Groups made their final presentations and took the rest of the class through an overview of the physical game they picked. The presentations covered the strategy followed while creating an application for the game, user personas, user journeys, sitemap, onboarding, wireframes and final surface that was demonstrated through a working prototype.

Groups defined a single user journey that was linked through prototyping apps (InVision and Figma) to show the rest of their classmates how transitions would work in a live application.

W4: Day Eight | Oct 10

Milestone 1 presentations

Groups presented their pitch for the apps they are designing, and received feedback on their presentations, layout and application features.

Here’s a list of things to keep in mind before submitting the Milestone 1 presentations before this weekend and while creating the final presentation for next week:

  • Make sure your presentation looks good on whatever media you decide you use – ensure the colors, typefaces, type size are legible

  • Spell check your presentations!
  • Do not hyphenate your text

  • Document your process and add it to your Milestone 1 presentation – sketches, diagrams, and behind-the-scenes photographs

  • Use personas to justify the scope, strategy and user journey – make them meaningful

  • Your sitemap/information architecture should make sense

Good luck on your presentations! 😀

W4: Day Seven | Oct 6

Students got back into their groups to continue working on Part Three of the exercise – the structure of their app, refined their maps, and created low fidelity wireframes for their use case.

We went through a short demonstration of Sketch, so students could use the weekend to get comfortable with prototyping softwares.

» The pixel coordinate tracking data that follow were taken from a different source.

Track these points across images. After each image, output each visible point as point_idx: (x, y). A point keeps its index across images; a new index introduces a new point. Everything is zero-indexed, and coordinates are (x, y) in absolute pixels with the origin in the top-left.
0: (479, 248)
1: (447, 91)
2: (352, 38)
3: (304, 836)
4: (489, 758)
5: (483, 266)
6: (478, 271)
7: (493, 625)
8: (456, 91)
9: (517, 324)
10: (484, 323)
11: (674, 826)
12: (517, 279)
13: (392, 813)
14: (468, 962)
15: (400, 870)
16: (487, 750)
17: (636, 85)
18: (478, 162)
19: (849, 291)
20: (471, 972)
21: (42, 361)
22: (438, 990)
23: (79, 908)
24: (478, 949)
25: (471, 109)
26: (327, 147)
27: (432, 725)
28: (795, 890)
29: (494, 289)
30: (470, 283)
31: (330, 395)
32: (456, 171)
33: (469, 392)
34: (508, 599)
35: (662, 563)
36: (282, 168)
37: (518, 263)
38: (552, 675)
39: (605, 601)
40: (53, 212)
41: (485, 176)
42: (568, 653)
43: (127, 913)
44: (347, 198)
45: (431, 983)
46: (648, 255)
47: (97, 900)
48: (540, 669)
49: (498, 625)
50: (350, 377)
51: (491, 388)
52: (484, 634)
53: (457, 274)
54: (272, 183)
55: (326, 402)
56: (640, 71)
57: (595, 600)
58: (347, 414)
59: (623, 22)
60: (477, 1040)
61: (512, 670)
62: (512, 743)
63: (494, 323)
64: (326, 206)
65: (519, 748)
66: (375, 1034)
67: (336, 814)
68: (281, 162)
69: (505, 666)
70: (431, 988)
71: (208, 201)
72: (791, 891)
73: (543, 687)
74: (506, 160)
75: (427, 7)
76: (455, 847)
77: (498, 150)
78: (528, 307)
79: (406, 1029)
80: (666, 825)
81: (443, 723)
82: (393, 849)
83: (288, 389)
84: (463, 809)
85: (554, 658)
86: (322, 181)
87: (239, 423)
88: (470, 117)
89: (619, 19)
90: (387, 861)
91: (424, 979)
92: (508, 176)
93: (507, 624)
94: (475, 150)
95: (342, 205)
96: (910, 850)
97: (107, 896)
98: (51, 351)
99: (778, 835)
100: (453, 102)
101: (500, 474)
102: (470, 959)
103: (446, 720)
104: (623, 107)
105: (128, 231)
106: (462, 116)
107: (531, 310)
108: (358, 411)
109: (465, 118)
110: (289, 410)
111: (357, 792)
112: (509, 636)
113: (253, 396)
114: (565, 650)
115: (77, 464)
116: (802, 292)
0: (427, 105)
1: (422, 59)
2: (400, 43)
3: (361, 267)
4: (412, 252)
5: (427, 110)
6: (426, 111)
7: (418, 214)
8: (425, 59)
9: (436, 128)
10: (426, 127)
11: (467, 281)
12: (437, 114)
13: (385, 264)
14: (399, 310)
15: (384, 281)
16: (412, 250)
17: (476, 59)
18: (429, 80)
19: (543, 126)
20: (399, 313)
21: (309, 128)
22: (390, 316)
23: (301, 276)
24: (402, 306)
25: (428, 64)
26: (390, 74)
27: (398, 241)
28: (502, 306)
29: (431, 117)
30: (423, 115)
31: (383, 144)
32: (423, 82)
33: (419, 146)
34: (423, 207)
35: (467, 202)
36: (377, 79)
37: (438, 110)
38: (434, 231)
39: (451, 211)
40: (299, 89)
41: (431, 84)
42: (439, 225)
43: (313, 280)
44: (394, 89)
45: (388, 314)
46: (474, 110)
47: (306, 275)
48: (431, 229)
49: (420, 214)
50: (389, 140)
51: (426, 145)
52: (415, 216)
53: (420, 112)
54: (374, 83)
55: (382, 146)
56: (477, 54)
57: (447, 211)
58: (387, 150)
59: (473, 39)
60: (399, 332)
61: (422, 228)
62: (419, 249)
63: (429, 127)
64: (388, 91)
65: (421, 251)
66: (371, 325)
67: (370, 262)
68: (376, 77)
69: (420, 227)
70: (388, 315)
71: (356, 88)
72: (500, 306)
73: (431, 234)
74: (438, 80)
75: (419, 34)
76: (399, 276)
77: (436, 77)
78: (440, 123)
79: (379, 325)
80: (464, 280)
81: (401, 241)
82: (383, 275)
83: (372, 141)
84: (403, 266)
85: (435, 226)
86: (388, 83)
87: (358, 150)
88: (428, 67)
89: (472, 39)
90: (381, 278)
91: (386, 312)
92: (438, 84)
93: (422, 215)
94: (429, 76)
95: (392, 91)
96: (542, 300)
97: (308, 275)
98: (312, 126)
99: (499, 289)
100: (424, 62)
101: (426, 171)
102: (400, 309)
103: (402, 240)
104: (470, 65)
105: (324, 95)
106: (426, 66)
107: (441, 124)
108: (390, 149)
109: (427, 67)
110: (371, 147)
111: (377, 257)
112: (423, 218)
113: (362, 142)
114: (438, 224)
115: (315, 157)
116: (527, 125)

Although Sketch is used widely in the UX industry, there are many other prototyping softwares, as listed by Medium and CreativeBloq.

 

W3: Day Six | Oct 4

We began class by going through UX language that is used in the industry – 10 Heuristics for User Interface Today by Jakob Nielsen. We also touched upon the concept of 1+1=3, from Edward Tufte‘s Envisioning Information – the idea that when you combine one element plus a second element, you don’t just count them as two elements, because the space that they create between them counts as a third element.

We watched concepts of rapid paper prototyping, such as this one and went through softwares Invision, and Sketch. (Have a look under the ‘Resources’ section of this blog to see some useful demos for these applications.)

Groups are now at Part Three of the exercise, by establishing a skeleton (or map for their game), and a single user journey (or use case) that will be translated to a digital prototype.